Consigne
Pouvez-vous recopier mot pour mot le passage de l'extrait sur la taxe carbone qui commence par « Qu’est ce que » et se poursuit jusqu'à « taxe s'applique aussi). » ?

Extrait du texte
◇ ◇ ◇ ◇

A ce niveau, « il commence à se passer des choses », note-t-il ! A ceux qui s’insurgent, il rappelle, dans une dernière partie, qu’il y a une « taxe carbone », dont on parle peu : c’est celle payée aux pays exportateurs et dont la facture augmente avec les cours du marché du pétrole, que tout le monde prévoit en forte hausse sur le long terme.
« En bref, quand il s'agit de payer l'Etat français, c'est-à-dire notre cagnotte commune, 30 euros la tonne de CO2 fait sauter tout le monde en l'air, mais quand il s'agit de remplir la poche des pays producteurs de pétrole, nous supportons des montants bien plus élevés sans trop rouspéter ! », écrit Jean-Marc Jancovici.
Qu’est ce que donne une taxe à 200 euros ? (Extraits)
Si tout le monde est assujetti à une telle taxe, cela renchérit bien évidemment les consommations directes d'énergie (c'est le but, pour les faire baisser ou progressivement les remplacer par autre chose), et par ricochet tout objet ou service qui a été produit avec des combustibles fossiles. Et alors, ca fait cher ? Nous donnons ci-dessous quelques exemples d'augmentation de prix pour une taxe qui s'appliquerait de manière uniforme à tout usage de l'énergie fossile, au prorata du contenu en carbone, et valant 200 euros par tonne de CO2 (nous supposons que si la consommation a lieu hors de France la taxe s'applique aussi).
Augmentations de prix "instantanées" résultant de la mise en oeuvre d'une taxe carbone à 200 euros la tonne de CO2. Calculs Jancovici :
On voit donc qu'à ce niveau de taxe il commence à se passer des choses :
- le prix de la tonne de pétrole double (une tonne de pétrole = 7,5 barils, donc avec un baril à 100 dollars - 70 euros - en ordre de grandeur le prix de la tonne de pétrole est environ de 500 euros), ce qui rend là aussi rentable des dispositifs permettent d'économiser de l'énergie (et va donc inciter des industriels à faire des recherches en ce sens), notamment dans le bâtiment et les transports,
- le prix d'une tonne d'acier triple ou quadruple, et là aussi ce niveau de prix incitera fortement à s'y prendre autrement pour la production (capture et séquestration, réduction du minerai à l'hydrogène, etc) et les quantités consommées,
- le prix d'un billet transatlantique (environ
- 10.000 km en voiture coûtent 400 euros en plus, soit 80% de hausse sur le poste carburant... mais 15% de hausse seulement sur le budget automobile complet (qui comprend aussi l'achat, l'entretien, l'assurance, et autres bricoles, il ne faut pas l'oublier). Un tel niveau se compensera en levant le pied (15% d'économies !), en prenant un plus petit modèle, et avec des développements techniques des constructeurs (qui ne remplaceront pas demain matin les 30 millions de voiture à pétrole par des voitures électriques )

◇ ◇ ◇ ◇

Extrait de données
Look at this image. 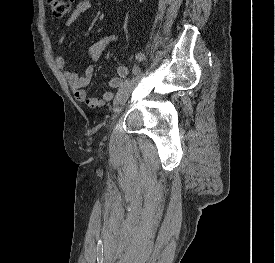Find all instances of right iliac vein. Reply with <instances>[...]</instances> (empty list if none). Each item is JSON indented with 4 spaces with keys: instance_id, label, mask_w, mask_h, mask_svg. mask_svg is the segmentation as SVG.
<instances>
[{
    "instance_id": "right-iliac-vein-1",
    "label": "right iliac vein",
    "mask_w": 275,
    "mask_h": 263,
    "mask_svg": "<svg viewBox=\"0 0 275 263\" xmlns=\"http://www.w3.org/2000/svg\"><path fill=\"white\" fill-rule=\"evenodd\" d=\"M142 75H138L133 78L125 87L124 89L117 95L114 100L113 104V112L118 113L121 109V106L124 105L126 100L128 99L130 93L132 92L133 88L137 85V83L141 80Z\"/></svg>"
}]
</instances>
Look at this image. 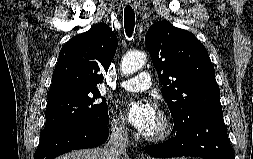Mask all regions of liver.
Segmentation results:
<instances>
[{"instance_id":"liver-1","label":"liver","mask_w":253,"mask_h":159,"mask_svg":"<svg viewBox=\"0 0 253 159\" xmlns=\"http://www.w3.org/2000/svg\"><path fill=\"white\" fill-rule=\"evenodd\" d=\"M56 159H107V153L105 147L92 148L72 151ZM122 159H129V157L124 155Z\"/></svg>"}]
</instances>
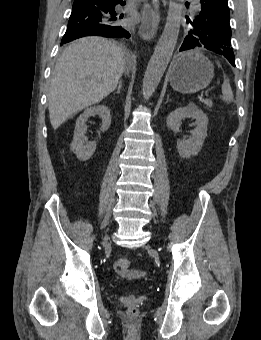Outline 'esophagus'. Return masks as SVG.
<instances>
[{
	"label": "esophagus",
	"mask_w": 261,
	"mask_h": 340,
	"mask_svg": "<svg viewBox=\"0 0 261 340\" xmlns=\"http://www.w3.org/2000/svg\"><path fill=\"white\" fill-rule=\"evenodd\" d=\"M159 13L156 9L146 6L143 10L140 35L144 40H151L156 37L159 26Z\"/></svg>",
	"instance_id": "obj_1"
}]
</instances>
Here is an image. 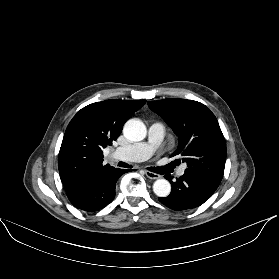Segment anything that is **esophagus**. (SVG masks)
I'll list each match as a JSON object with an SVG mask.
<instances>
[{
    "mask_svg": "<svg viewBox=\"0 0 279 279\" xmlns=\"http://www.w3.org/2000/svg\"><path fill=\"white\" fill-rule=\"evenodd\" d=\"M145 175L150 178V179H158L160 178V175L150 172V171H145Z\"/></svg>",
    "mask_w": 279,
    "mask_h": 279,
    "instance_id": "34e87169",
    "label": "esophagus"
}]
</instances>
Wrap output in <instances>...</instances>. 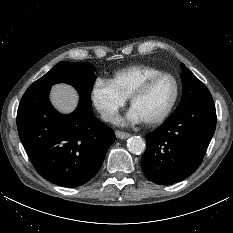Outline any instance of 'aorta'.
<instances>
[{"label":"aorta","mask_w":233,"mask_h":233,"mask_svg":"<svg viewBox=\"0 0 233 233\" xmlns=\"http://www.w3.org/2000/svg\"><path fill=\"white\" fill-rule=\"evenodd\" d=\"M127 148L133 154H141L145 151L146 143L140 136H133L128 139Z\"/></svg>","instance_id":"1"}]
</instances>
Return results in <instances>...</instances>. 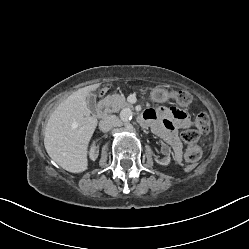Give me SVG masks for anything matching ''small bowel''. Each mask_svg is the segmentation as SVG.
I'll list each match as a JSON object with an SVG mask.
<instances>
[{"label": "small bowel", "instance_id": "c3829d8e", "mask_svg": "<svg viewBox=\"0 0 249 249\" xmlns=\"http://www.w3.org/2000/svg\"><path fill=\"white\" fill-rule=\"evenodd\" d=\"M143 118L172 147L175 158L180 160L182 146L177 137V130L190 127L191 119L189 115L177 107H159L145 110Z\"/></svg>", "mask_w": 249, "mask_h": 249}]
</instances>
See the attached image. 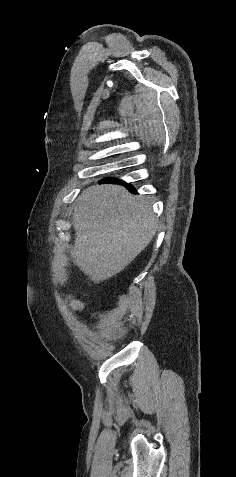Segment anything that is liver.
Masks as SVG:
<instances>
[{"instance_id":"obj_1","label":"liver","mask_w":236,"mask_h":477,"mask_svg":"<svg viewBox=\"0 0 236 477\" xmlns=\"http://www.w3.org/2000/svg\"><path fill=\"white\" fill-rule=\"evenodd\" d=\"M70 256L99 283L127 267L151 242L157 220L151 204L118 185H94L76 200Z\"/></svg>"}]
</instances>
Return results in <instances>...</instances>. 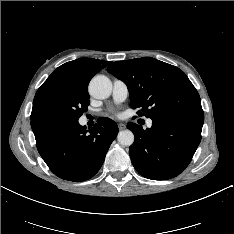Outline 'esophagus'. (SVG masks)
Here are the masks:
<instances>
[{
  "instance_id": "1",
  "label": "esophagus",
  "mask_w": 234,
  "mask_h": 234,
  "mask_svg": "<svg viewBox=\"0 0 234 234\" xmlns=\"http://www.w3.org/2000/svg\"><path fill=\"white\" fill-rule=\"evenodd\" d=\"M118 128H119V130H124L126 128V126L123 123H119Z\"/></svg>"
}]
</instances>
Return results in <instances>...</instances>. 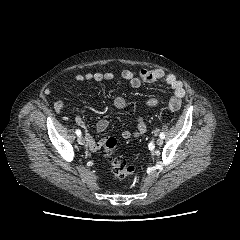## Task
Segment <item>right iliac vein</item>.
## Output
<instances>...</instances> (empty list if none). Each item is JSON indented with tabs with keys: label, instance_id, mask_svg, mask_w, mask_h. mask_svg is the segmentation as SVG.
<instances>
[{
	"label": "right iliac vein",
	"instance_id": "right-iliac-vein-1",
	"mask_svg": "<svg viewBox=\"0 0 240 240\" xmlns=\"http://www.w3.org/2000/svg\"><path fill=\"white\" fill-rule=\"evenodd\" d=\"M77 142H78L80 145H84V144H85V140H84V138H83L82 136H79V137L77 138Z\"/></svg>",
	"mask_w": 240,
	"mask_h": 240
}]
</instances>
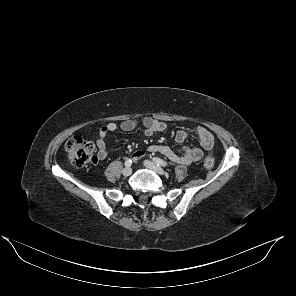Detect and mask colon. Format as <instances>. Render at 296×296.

◇ ◇ ◇ ◇

Résultat
Qu’est ce que donne une taxe à 200 euros ? (Extraits)
Si tout le monde est assujetti à une telle taxe, cela renchérit bien évidemment les consommations directes d'énergie (c'est le but, pour les faire baisser ou progressivement les remplacer par autre chose), et par ricochet tout objet ou service qui a été produit avec des combustibles fossiles. Et alors, ca fait cher ? Nous donnons ci-dessous quelques exemples d'augmentation de prix pour une taxe qui s'appliquerait de manière uniforme à tout usage de l'énergie fossile, au prorata du contenu en carbone, et valant 200 euros par tonne de CO2 (nous supposons que si la consommation a lieu hors de France la taxe s'applique aussi).